Ignoring the pictures, copy the data exactly.

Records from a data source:
· · · ·
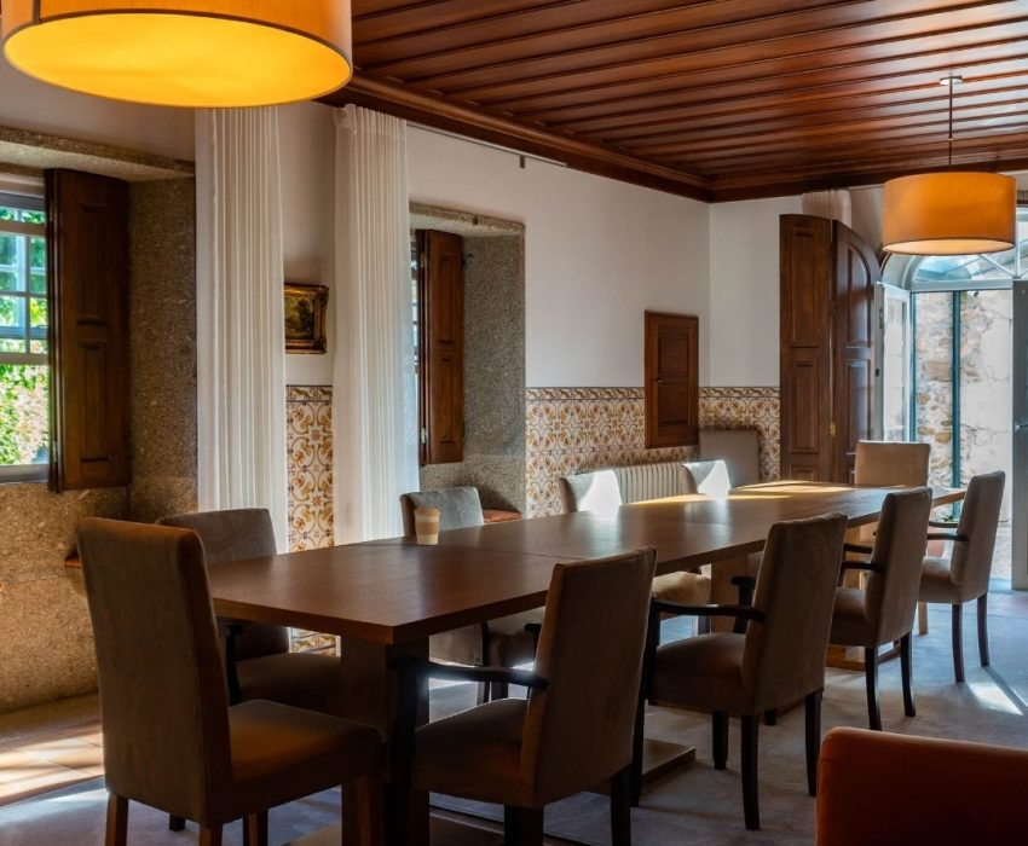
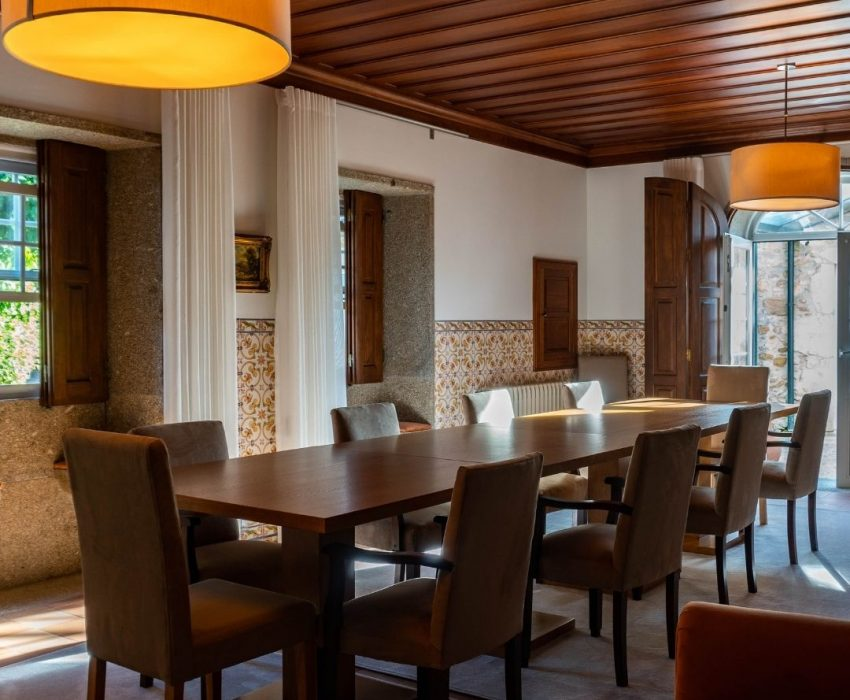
- coffee cup [412,506,441,546]
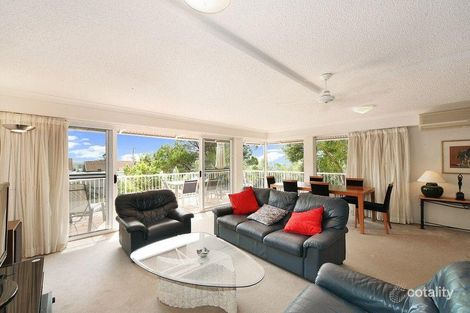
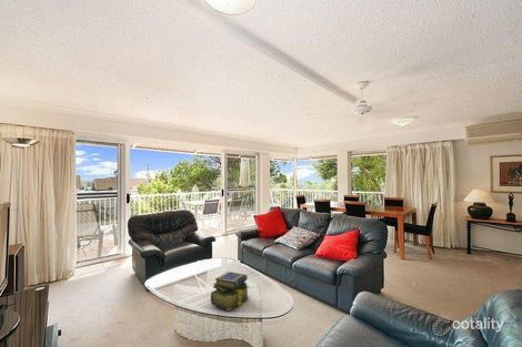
+ stack of books [210,271,250,312]
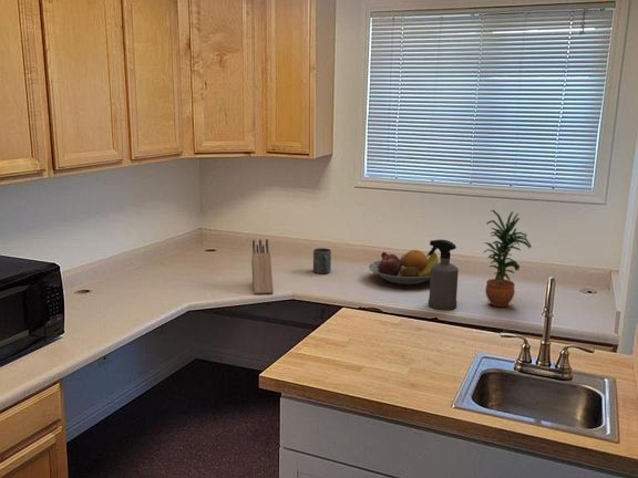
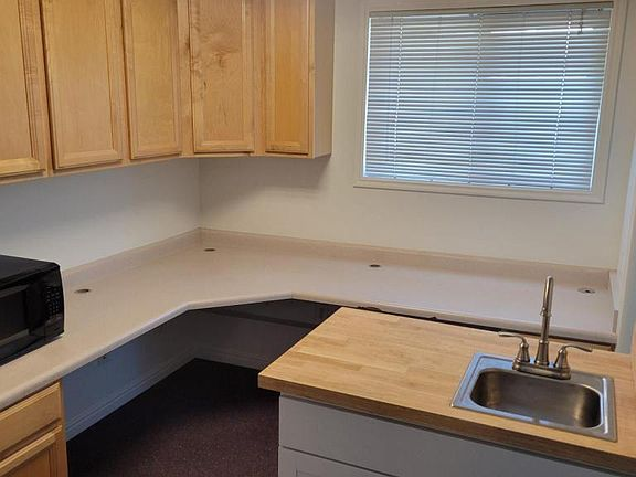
- mug [312,247,332,274]
- spray bottle [426,239,460,311]
- fruit bowl [368,249,440,285]
- potted plant [482,209,533,308]
- knife block [250,238,275,295]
· · · ·
* _Response area_
- coffee cup [412,506,441,546]
+ stack of books [210,271,250,312]
- mug [312,247,332,274]
- spray bottle [426,239,460,311]
- fruit bowl [368,249,440,285]
- potted plant [482,209,533,308]
- knife block [250,238,275,295]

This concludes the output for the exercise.